This correspondent travelled on a four-day special journalistic assignment, along the India-Pakistan border in Amritsar, Tarn Taran and Ferozepur sectors, considered the main route for drug smuggling, to get a first-hand feel of the ground realities for Indian Narrative readers.
A senior BSF officer at ground zero said, “professionally trained personnel from Pakistan’s notorious ISI spy agency control and navigate the drones. They are in league with international drug cartels, and in return get handsome monetary rewards.”
Amritsar (Rural) SSP Swapan Sharma said, “each drone used by the ISI costs around Rs 15 lakh in the open market for electronic gadgets. The heroin, known as ‘Chitta’ locally (which means white in Punjabi), comes in packets of one kilogram from Afghanistan into Pakistan and is then pushed into India via Punjab ”
The lengths that Pakistan is going to in its attempt to destabilise Punjab is evident from the fact that as many as 98 drone intrusions have been spotted in Amritsar and Tarn Taran sectors, from January 2021 to December 2022. The BSF succeeded in shooting down 10 of them, according to Sanjay Gaur, BSF, DIG, Amritsar.
A Senior BSF officer explained that conventional methods of drug smuggling, that involved throwing packages across the barbed wire on the border, or using PVC pipes as a tunnel have now almost been abandoned. Earlier, these methods were adopted by smugglers by roping in the services of select farmers on both sides of the border fence during the night, especially on foggy days. However, with the tighter vigil of India’s security forces the success rate of seizures went up and this modus operandi is considered too risky by the smugglers and their handlers. As a result the Pakistani establishment has switched over to drones technology to avoid detection.
To meet this threat more effectively, the BSF recently acquired jammers and special guns light up the skies when a humming sound of a drone is heard. This is followed by heavy firing at the target by the BSF’s patrolling teams comprising both men and women. A drone equipped with modern heavy-duty batteries can fly about 14 kilometres with a maximum payload of 8 to 10 kg. Once a drone is shot down, the local police get activated for joint cordon and search operations of villages and fields for seizing the contraband and catching the culprits.

**INSTRUCTION:** Resume the report on drone-based drug smuggling along the Punjab border, picking up right after its final sentence.

Data records
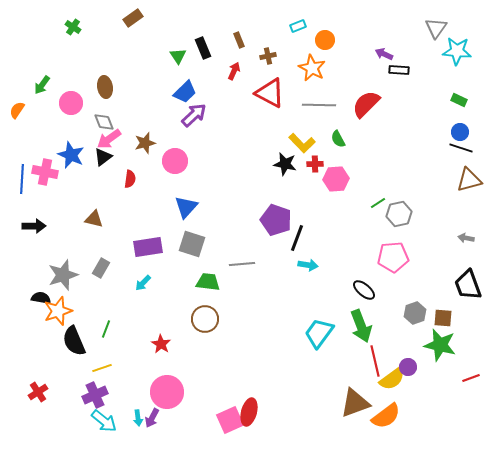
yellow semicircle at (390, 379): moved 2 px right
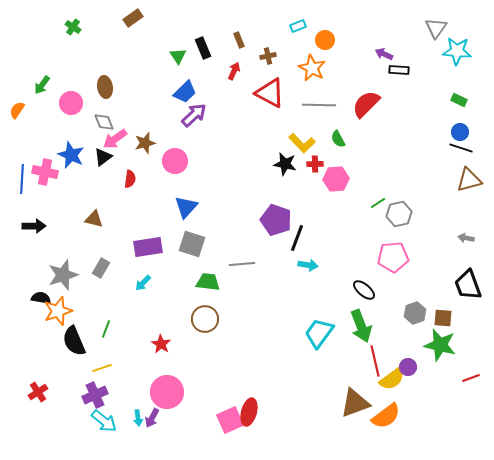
pink arrow at (109, 139): moved 6 px right
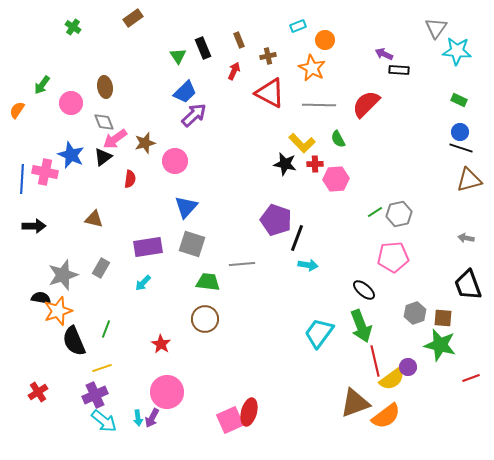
green line at (378, 203): moved 3 px left, 9 px down
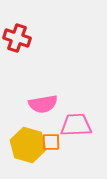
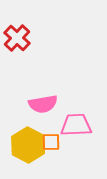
red cross: rotated 24 degrees clockwise
yellow hexagon: rotated 12 degrees clockwise
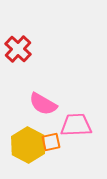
red cross: moved 1 px right, 11 px down
pink semicircle: rotated 40 degrees clockwise
orange square: rotated 12 degrees counterclockwise
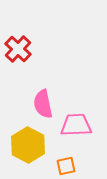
pink semicircle: rotated 48 degrees clockwise
orange square: moved 15 px right, 24 px down
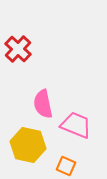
pink trapezoid: rotated 24 degrees clockwise
yellow hexagon: rotated 16 degrees counterclockwise
orange square: rotated 36 degrees clockwise
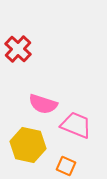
pink semicircle: rotated 60 degrees counterclockwise
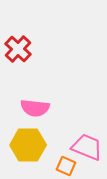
pink semicircle: moved 8 px left, 4 px down; rotated 12 degrees counterclockwise
pink trapezoid: moved 11 px right, 22 px down
yellow hexagon: rotated 12 degrees counterclockwise
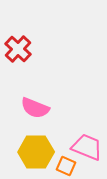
pink semicircle: rotated 16 degrees clockwise
yellow hexagon: moved 8 px right, 7 px down
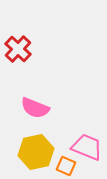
yellow hexagon: rotated 12 degrees counterclockwise
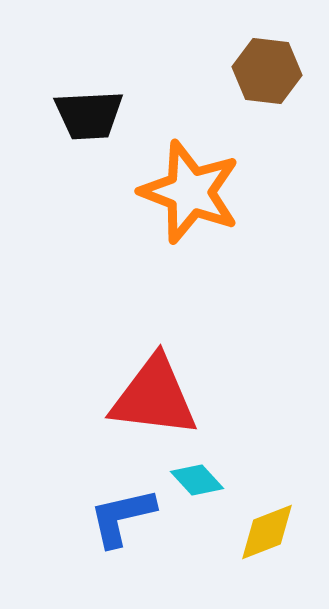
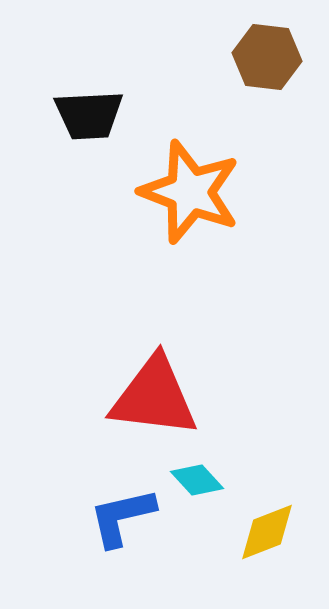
brown hexagon: moved 14 px up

**ANSWER BELOW:**
The recent decision of the Union Government to increase the operational area of the BSF in Punjab from 16 km of the international border to 50 km inside the state has come as a great help in tackling the drug menace. The BSF teams are now free to go in hot pursuit of smugglers up to the extended limit without informing the Punjab police in advance. At the same time, the Punjab police continue to remain empowered to register cases and interrogate the smugglers after they are handed over to them.
In the entire Western Sector comprising Punjab, Gujarat, Rajasthan, and Jammu and Kashmir a total of 311 drones entered India in 2022. In Punjab alone in 2022, the BSF spotted 254 drone intrusions along the 425 km border in Punjab and shot down 22 of them and recovered 311 kg of heroin. In 2021, only 67 drone intrusions were noticed in the state.
A commanding officer of the BSF said, “due to the tight vigil and modern gadgets available with the force the smugglers are now increasingly using the sea and air routes to send contraband to India. Large seizures of drugs have been made at the Mumbai and Gujarat ports in recent months.”